N’y a-t-il pas de viande qui permet de consommer moins d’eau? Hélas, il n’y a pas de viande respectueuse des animaux, mais heureusement, il y en a qui permet de consommer moins d’eau. Pour cela, les animaux doivent pouvoir vivre dans leur biotope naturel – par exemple, des vaches qui sont au pâturage 24 heures sur 24 et mangent de l’herbe – ou qui mangent des déchets qui ne sont pas destinés à la consommation humaine. Les animaux deviennent un fardeau pour l’environnement dès que vous les retirez de leur environnement – ironiquement – et les enfermez dans des structures hideuses. L’humain doit alors reprendre tout le travail de la nature.
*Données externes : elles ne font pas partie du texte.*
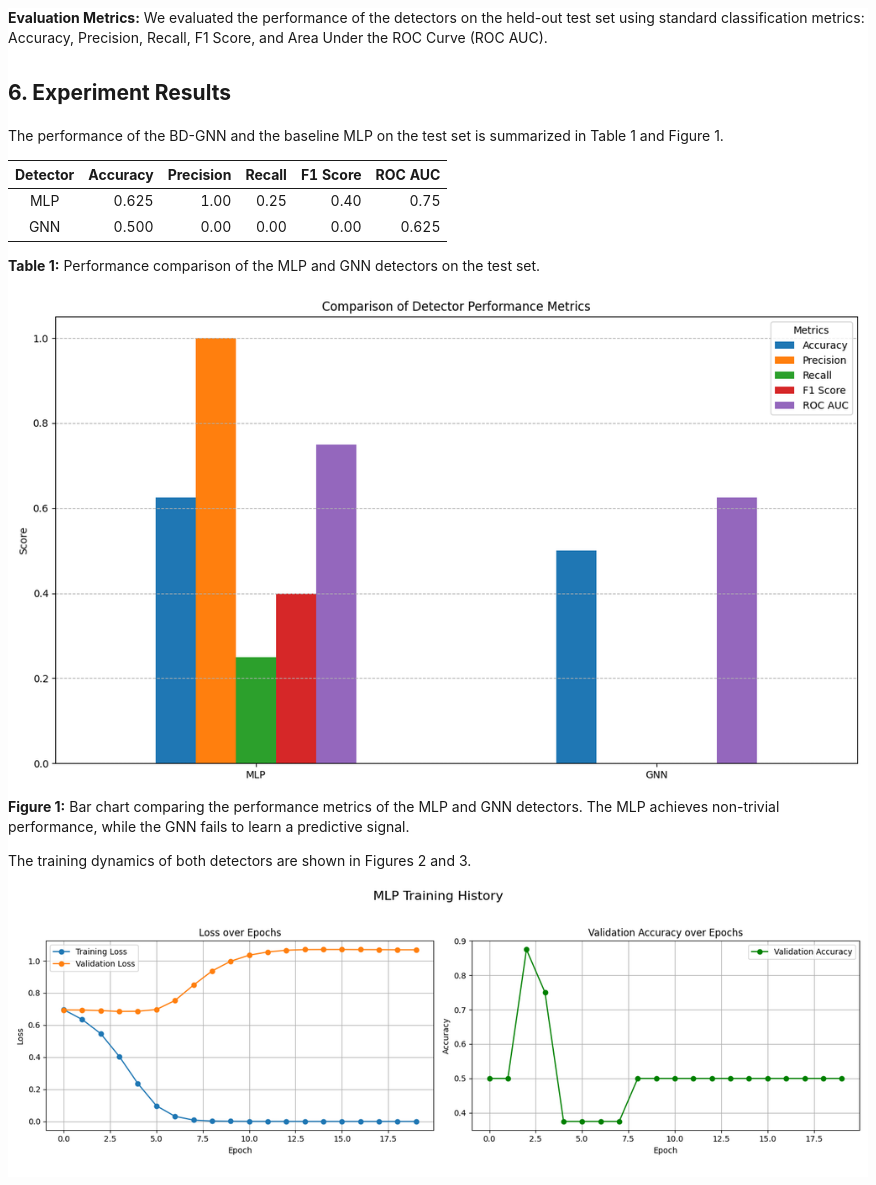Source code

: **Evaluation Metrics:** We evaluated the performance of the detectors on the held-out test set using standard classification metrics: Accuracy, Precision, Recall, F1 Score, and Area Under the ROC Curve (ROC AUC).

## 6. Experiment Results

The performance of the BD-GNN and the baseline MLP on the test set is summarized in Table 1 and Figure 1.

| Detector | Accuracy | Precision | Recall | F1 Score | ROC AUC |
|:---:|---:|---:|---:|---:|---:|
| MLP | 0.625 | 1.00 | 0.25 | 0.40 | 0.75 |
| GNN | 0.500 | 0.00 | 0.00 | 0.00 | 0.625 |
**Table 1:** Performance comparison of the MLP and GNN detectors on the test set.

![Comparison of Detector Performance Metrics](detector_comparison.png)
**Figure 1:** Bar chart comparing the performance metrics of the MLP and GNN detectors. The MLP achieves non-trivial performance, while the GNN fails to learn a predictive signal.

The training dynamics of both detectors are shown in Figures 2 and 3.

![MLP Training History](MLP_training_history.png)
Si le gouvernement veut vraiment lutter contre la sécheresse, il doit rendre le lait végétal moins cher que le lait de vache. Il devrait aussi rendre les substituts de viande biologiques beaucoup moins chers que la viande d’animaux morts et n’autoriser que de la viande provenant d’animaux élevés en plein air qui ne mangent pas d’aliments destinés à la consommation humaine. Manger du maïs, du blé ou du soja indirectement via la viande animale est incroyablement inefficace, gaspille énormément d’eau et pollue. En prime, le gouvernement résoudrait aussi en grande partie le problème de l’azote et aurait une chance supplémentaire d’atteindre ses objectifs climatiques.